> _Job_
Take each line of the data that contains the string "Arizona" and copy it.

─── Records for this exercise ───

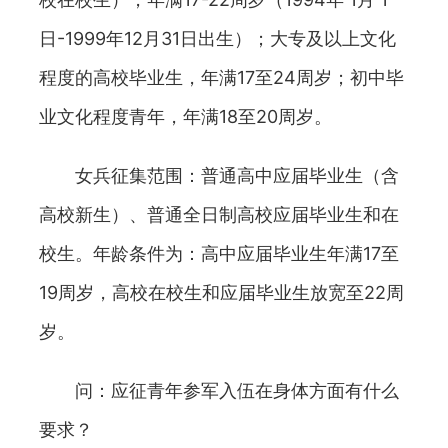
日-1999年12月31日出生）；大专及以上文化
程度的高校毕业生，年满17至24周岁；初中毕
业文化程度青年，年满18至20周岁。
女兵征集范围：普通高中应届毕业生（含
高校新生）、普通全日制高校应届毕业生和在
校生。年龄条件为：高中应届毕业生年满17至
19周岁，高校在校生和应届毕业生放宽至22周
岁。
问：应征青年参军入伍在身体方面有什么
要求？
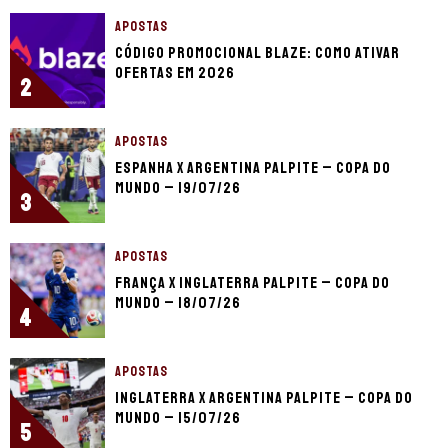
APOSTAS
Código promocional Blaze: como ativar
ofertas em 2026
2
APOSTAS
Espanha x Argentina palpite – Copa do
Mundo – 19/07/26
3
APOSTAS
França x Inglaterra palpite – Copa do
Mundo – 18/07/26
4
APOSTAS
Inglaterra x Argentina palpite – Copa do
Mundo – 15/07/26
5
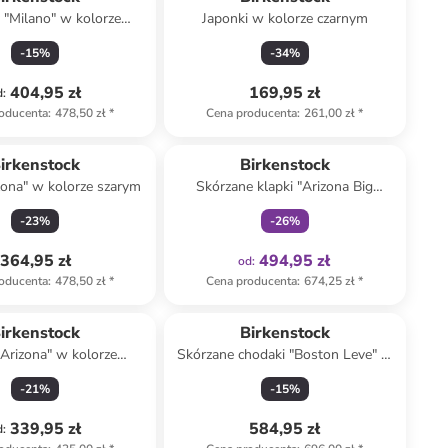
 "Milano" w kolorze
Japonki w kolorze czarnym
czarnym
-
15
%
-
34
%
404,95 zł
169,95 zł
d
:
oducenta
:
478,50 zł
*
Cena producenta
:
261,00 zł
*
Tylko z
family
irkenstock
Birkenstock
zona" w kolorze szarym
Skórzane klapki "Arizona Big
Buckle" w kolorze beżowym
-
23
%
-
26
%
364,95 zł
494,95 zł
od
:
oducenta
:
478,50 zł
*
Cena producenta
:
674,25 zł
*
irkenstock
Birkenstock
"Arizona" w kolorze
Skórzane chodaki "Boston Leve" w
zarobrązowym
kolorze beżowym
-
21
%
-
15
%
339,95 zł
584,95 zł
d
:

───

> _Exercise response_
Skórzane klapki "Arizona Big
"Arizona" w kolorze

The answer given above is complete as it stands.